The morphology of the hydrogel loaded with both drugs was compact, suggesting a strong aggregation of the hydrogel and drug(s) via non-covalent forces mediated by the drug(s) (Fig. 5). This was similarly reported by She et al. [61]. Hydrogel loaded with a single drug was characterized by fibrous and irregular morphology for curcumin and swollen topology with folded morphology for DOX. The morphology of the PEG hydrogel was irregular and coarse. A similar finding was reported by Xu et al. [62]. Furthermore, the thermal stability of the drug was improved when incorporated into the carriers (Fig. 6). A similar finding was reported by Thakur et al. [63]. The moisture content of the hydrogel was low in the range of 7–11%, which is acceptable, indicating the good stability of the hydrogel on storage.

The cell viability effects of the hydrogel loaded with the drug were time- and dose-dependent (Fig. 7). Reduced cell viability was significant between 48 and 72 h, which confirmed that the amount of drug release between 48 and 72 h was high when compared to 24 h. The cell viability effect of the drug-loaded hydrogel was significant in hydrogel loaded with a high amount of drug. The hydrogel without the drug revealed cell viability effects which were not significant, indicating the non-toxic nature of the hydrogels. Similar findings were reported by some researchers in which the % cell viability effects from drug-loaded hydrogels were time- and dose-dependent [64,65,66]. These observations are similar to that which were reported by Barui et al. [27]. In the report by Zhang et al. [29], the conjugation of DOX and curcumin into nanoparticles did not result in any enhanced synergistic effects because of quick internalization and removal of free DOX and Cur through passive diffusion by cancer cells, resulting in short antitumor effects of the formulation. Curcumin is reported to be a modulator that can enhance DOX-induced antitumor activity and also reduce adverse effects by suppressing lipid peroxidation in normal tissue. Curcumin enhances DOX antitumor activity via main caspase-independent cell death [67, 68]. These results suggest that PEG-based hydrogel is a potential system for the delivery of anticancer drugs for the treatment of breast cancer.
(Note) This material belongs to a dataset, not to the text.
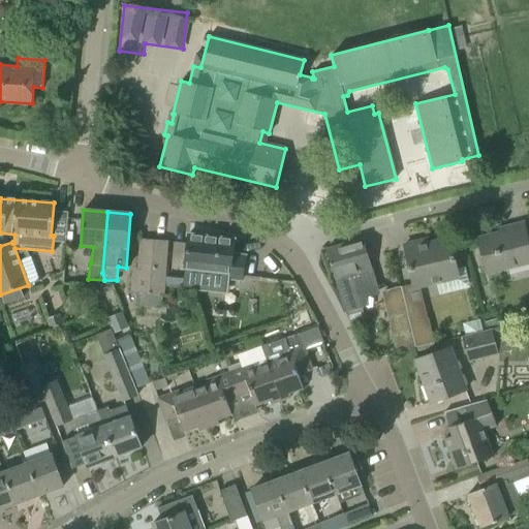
[(477,239),(487,275),(528,263),(528,246),(524,223),(504,228),(505,231),(477,239)]
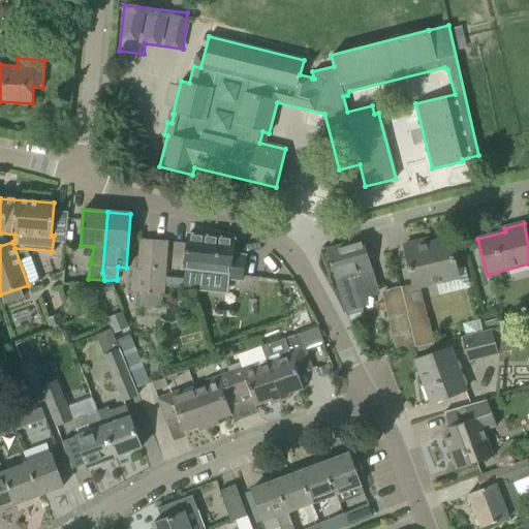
[(214,272),(213,277),(242,280),(244,256),(231,255),(234,240),(187,235),(184,269),(214,272)]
The good features of the hydrogel suggest that it is a potential delivery system for enhanced efficacy of drugs with poor bioavailability, for targeted delivery and for combination therapy.

Conclusion

PEG-based hydrogel was prepared via free radical polymerization followed by loading of curcumin and DOX into the hydrogel. The hydrogel was characterized using different characterization techniques, and the results showed that the drugs were successfully incorporated into the hydrogel. The study showed that the release of individual drug from the hydrogel loaded with both drugs was influenced by the interaction of the drugs. The in vitro cytotoxicity assay further confirmed an enhanced anticancer effect of the drug(s)-loaded hydrogel on treated cell lines when compared to the free drugs. This suggests that the PEG-based hydrogel has the potential to serve as a drug delivery vehicle for anticancer drugs. However, it is advised that further in vivo studies be carried out.